── Input material

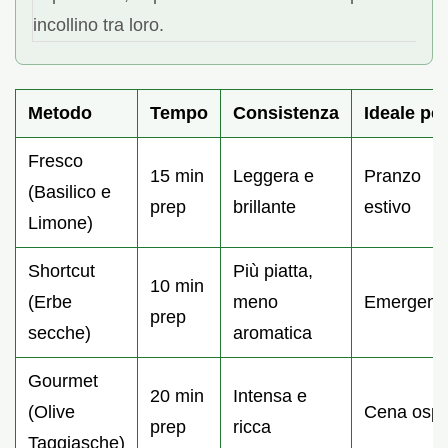
incollino tra loro.
Metodo
Tempo
Consistenza
Ideale per
Fresco
15 min
Leggera e
Pranzo
(Basilico e
prep
brillante
estivo
Limone)
Shortcut
Più piatta,
10 min
(Erbe
meno
Emergenz
prep
secche)
aromatica
Gourmet
20 min
Intensa e
(Olive
Cena ospit
prep
ricca
Taggiasche)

────

Excluding pictures, print all lines above exactly.

incollino tra loro.
Metodo
Tempo
Consistenza
Ideale per
Fresco
15 min
Leggera e
Pranzo
(Basilico e
prep
brillante
estivo
Limone)
Shortcut
Più piatta,
10 min
(Erbe
meno
Emergenz
prep
secche)
aromatica
Gourmet
20 min
Intensa e
(Olive
Cena ospit
prep
ricca
Taggiasche)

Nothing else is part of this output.